The next linear layout is a T-intersection. There are many arcs to cover but they only come from the left and right. That’s good news. This also means you can have near-simultaneous coverage of both sides of the corridor, galley or hallway. A tactic called cross-covering is often employed for this. However, this technique as with a fourway carries great risk. You are put into a small space where multiple people can be injured from little action – for example the enemy putting a few rounds down the hallway and taking out multiple people, a grenade landing in the middle of you or a suicide vest (SVIED) deciding to go bang. Problems.
And now to recap.
Half-wall – A half-wall is a partition dividing one segment of a room from another, ordinarily dividing a smaller segment from the larger area of the room and protruding from the main structural walls.
Furniture- Furniture are objects that fill a room, which are used for daily living/working and household purposes. Furniture is also movable so may be used to obstruct entry.
Fourway Intersection – Four offshoots from a central point. This usually creates a crossroad-like intersection.

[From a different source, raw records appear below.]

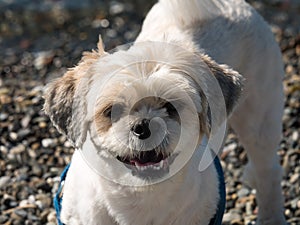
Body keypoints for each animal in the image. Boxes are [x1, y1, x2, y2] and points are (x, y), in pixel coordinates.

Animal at [44, 0, 286, 225]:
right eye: (111, 111)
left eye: (170, 107)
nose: (143, 126)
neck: (142, 196)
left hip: (260, 120)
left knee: (268, 171)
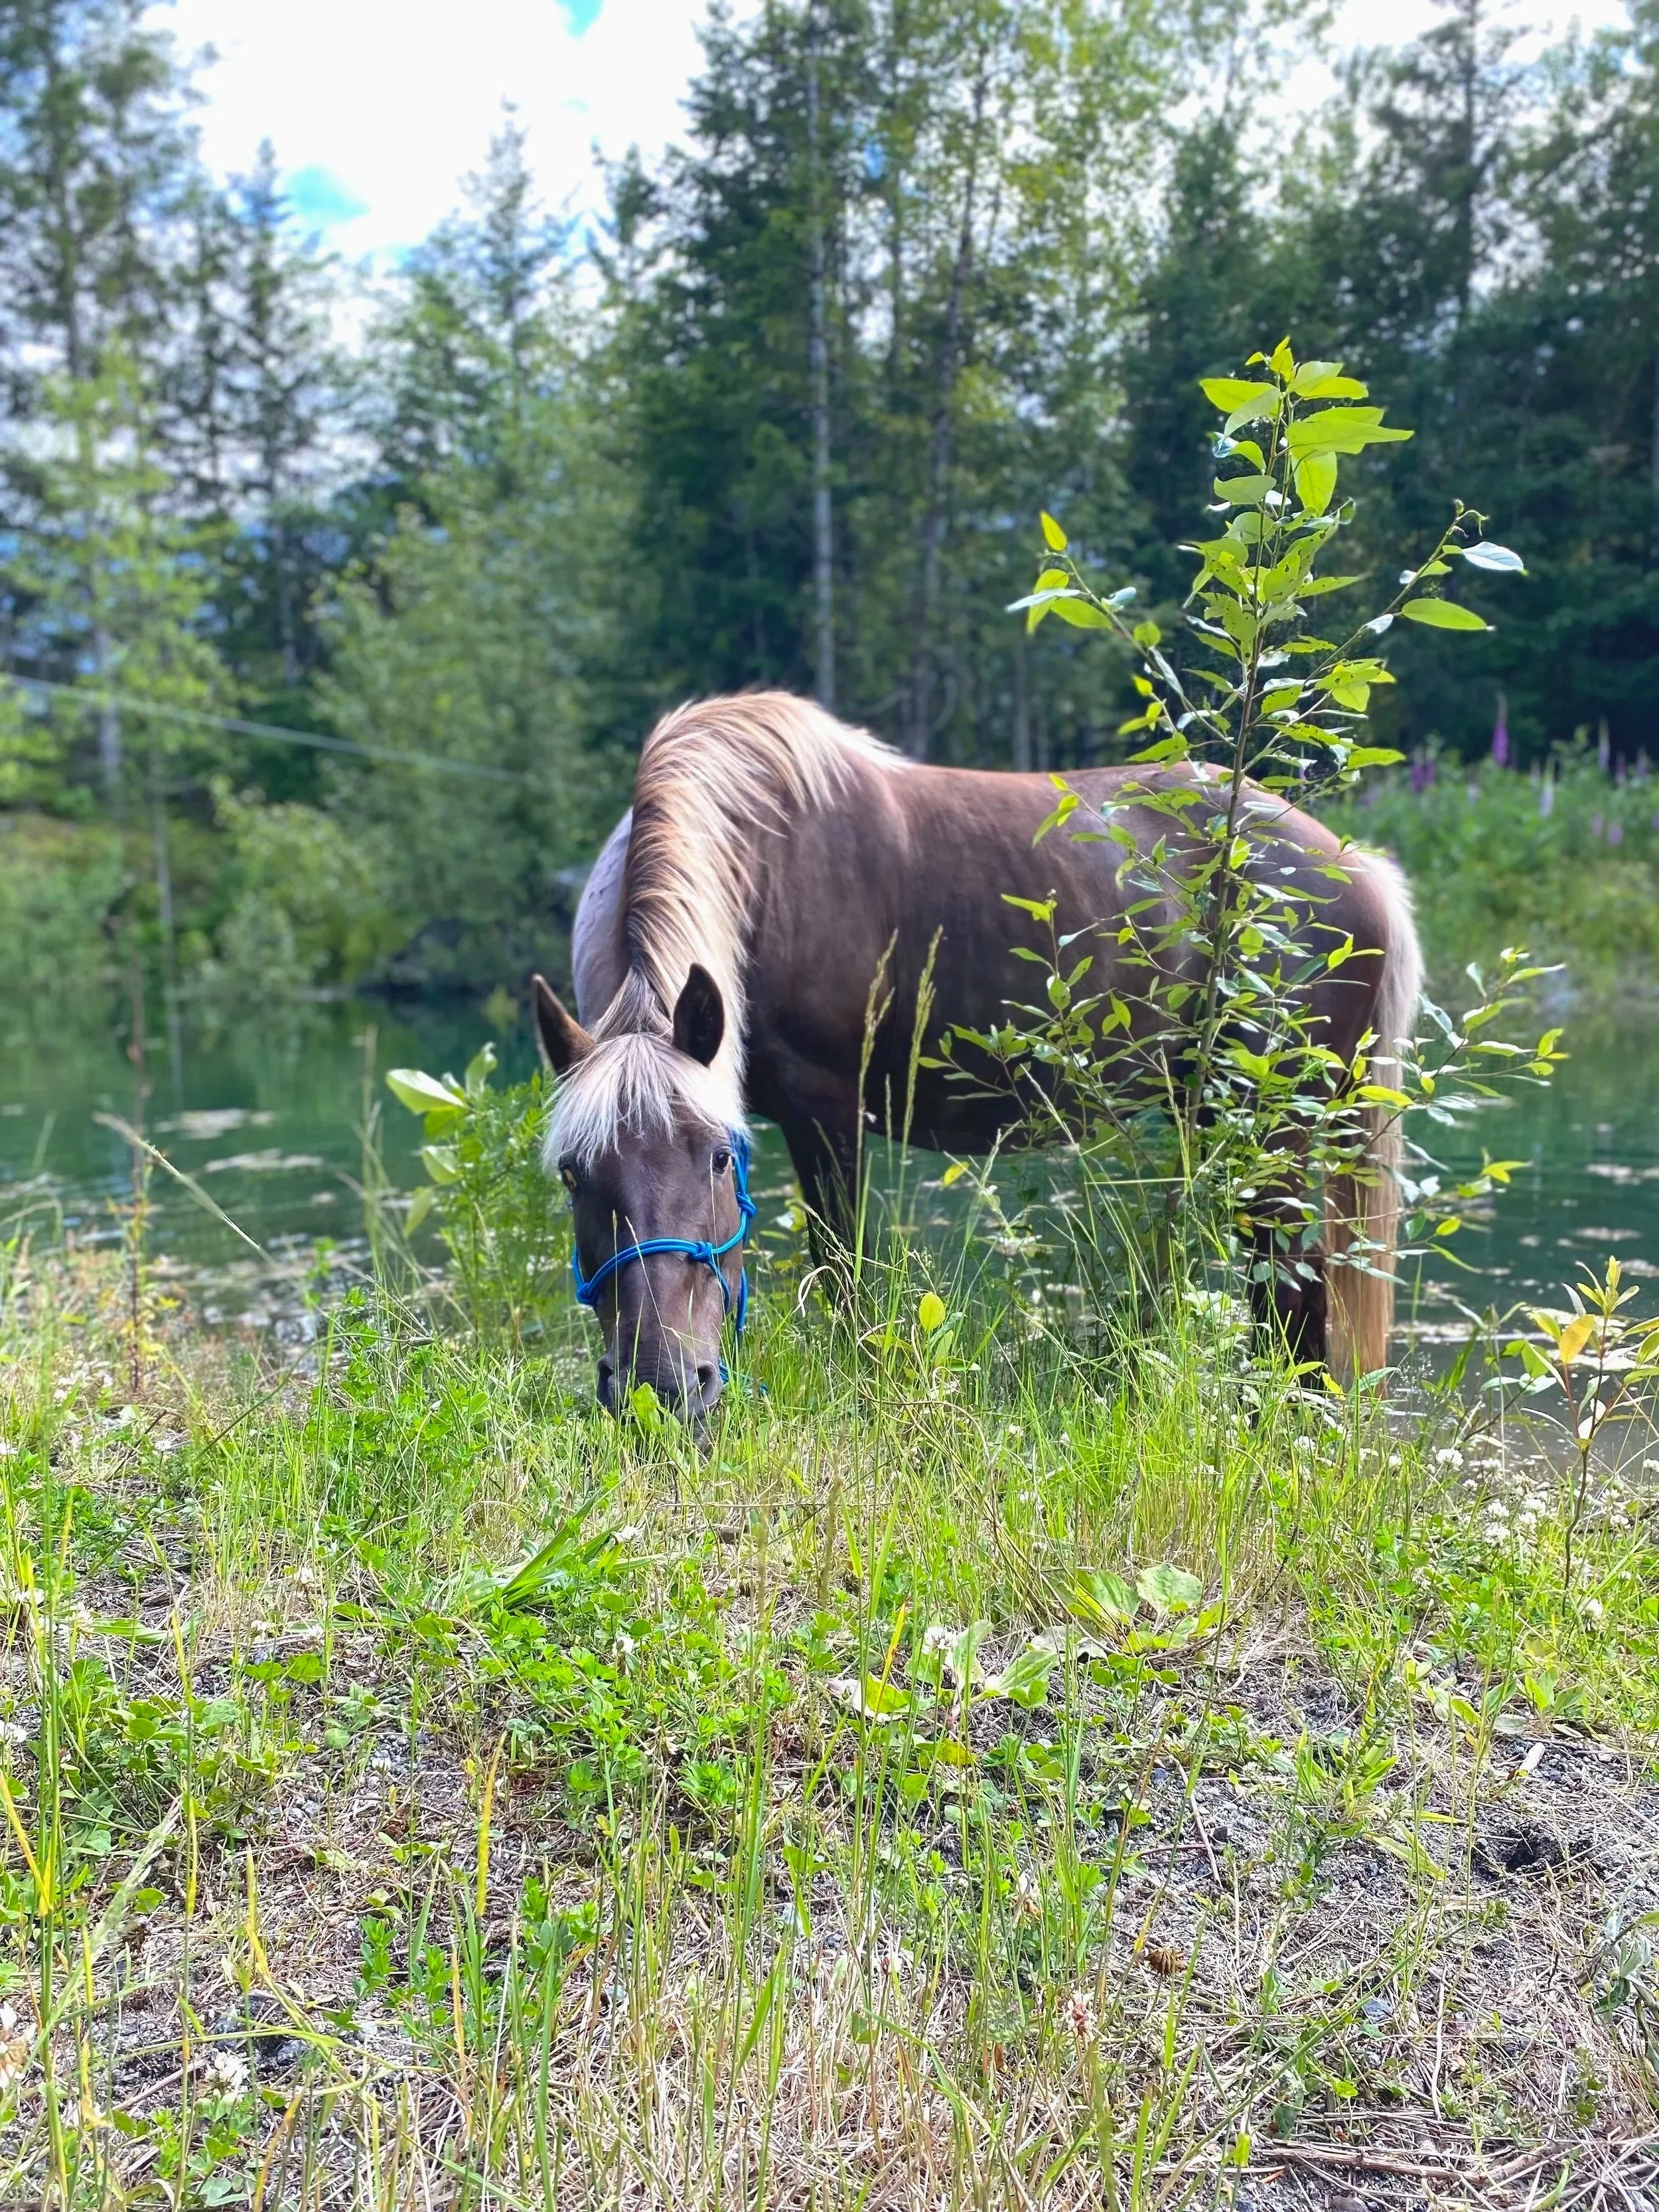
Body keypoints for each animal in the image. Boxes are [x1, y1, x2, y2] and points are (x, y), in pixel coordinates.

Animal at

T-Intersection – A horizontal linear area off-shooting from a central structure/layout. This forms the shape of an alphabetical “T” letter.
There are many more obstacles out there. These are just common ones that catch people off guard. Look around, see if you can find some! Think of solutions as to how you would deal with them.
And finally, it has been a blast writing the Anatomy of the Room. Thank you for reading. The next series will be Entry Philosophy. We will be looking at the entry process of getting into a room, the thinking behind it and the reasoning behind where it can go wrong, and right, including what we’re teaching wrong and what we’re doing wrong globally.